Et donc ? Le seul événement de la semaine est l’anniversaire de Bouteflika. Entre lui et lui-même. Cela ne concerne pas les Algériens. Comme tout l’espace du Pouvoir : on ne sait pas comment est le bureau d’un président algérien. Ovale ? Carré ?Probablement rectangulaire : un angle pour le président, un angle pour l’armée et un angle pour les martyrs, alias le FLN, alias l’Appareil. On ne sait pas quoi mange un président : des dattes et du lait comme les Arabes ? De l’huile d’olives comme les ancêtres ? Du tadjine marocain comme à Oujda ou les feuillages sauvages comme au temps de la guerre ? Personne ne sait : un président algérien vit, mais n’est pas vivant. Il doit incarner l’autorité, la rigueur et donc l’inaccessibilité : il doit ressembler à un martyr qui inspecte l’état du pays libéré. Ses réactions sont le silence, le discours ou la colère ou le reproche : « nous sommes morts pour vous et on a le droit de vous crier au visage et de vous insulter, frapper ou malmener pour vous culpabiliser ». D’ailleurs, les gestes d’un président sont calculés comme ceux d’un cadavre ou d’un drapeau. On ne sait rien de la femme d’un président sauf par la rumeur, les proches parents ou les soupçons de corruption. Ou les envies. Quel est l’emploi du temps d’un président ? Vivant s’entend, pas quand il est malade. Qui l’habille ? Production locale ? 49% ou 51% comme le veut la loi sur les investissements étrangers ? On ne sait pas. Le Pouvoir ne se montre pas, ne se confesse pas, ne fréquente pas le peuple. Il est populiste en idéologie mais élitiste dans le mode de vie et le ménage.
On n’a pas la tradition d’ouvrir le bureau du président au peuple. Seuls les visiteurs étrangers peuvent le voir et quelques intimes. La présidence est aussi fermée aux écoliers algériens. On n’est pas aux États-Unis. La présidence et un espace fermé, clos sur lui-même : c’est un palais situé dans un maquis, dans la Montagne de la Révolution. Les images ? Les mêmes : un président souriant en se forçant presque, saluant des gens invisibles, sourcils froncés, en colère, l’air grave comme un cadavre qui regarde l’éternité. Les présidents algériens ne sont jamais filmés en jogging, en manche courte, en tenue de vendredi ou en tenue de travail.

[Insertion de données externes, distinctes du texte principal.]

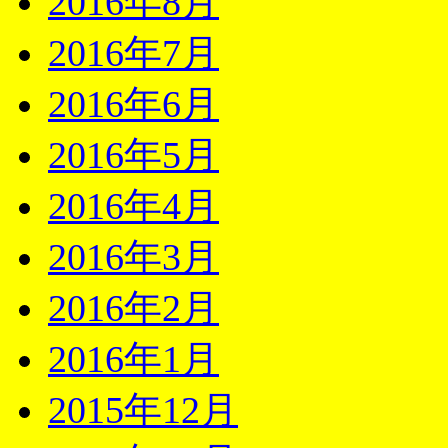
2016年8月
2016年7月
2016年6月
2016年5月
2016年4月
2016年3月
2016年2月
2016年1月
2015年12月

Tout juste, parfois, un pigeon blanc pour signe de la paix. Il existe même des affiches de Bouteflika se serrant les deux mains, comme s’il se donnait la main à lui-même, dans un geste de refus du monde et de l’autre, en mode zone autonome.
Donc pas d’image. Juste une seule. Stalinienne. Pas d’accès à la présidence pour les enfants algériens sauf s’ils prennent les armes. Pas de portes ouvertes. Pas de caméras. Pas d’information sur l’ameublement, les costumes, les dépenses, les menus de la cuisine. Ce n’est pas un pays transparent. C’est une caserne entourée de civils. On ne se fréquente pas. Le Pouvoir est une caste. Ce n’est parce qu’on vous a libérés des colons que l’on va se fréquenter. Le pays n’aime pas la joie. A cause de sa religion ou à cause des martyrs.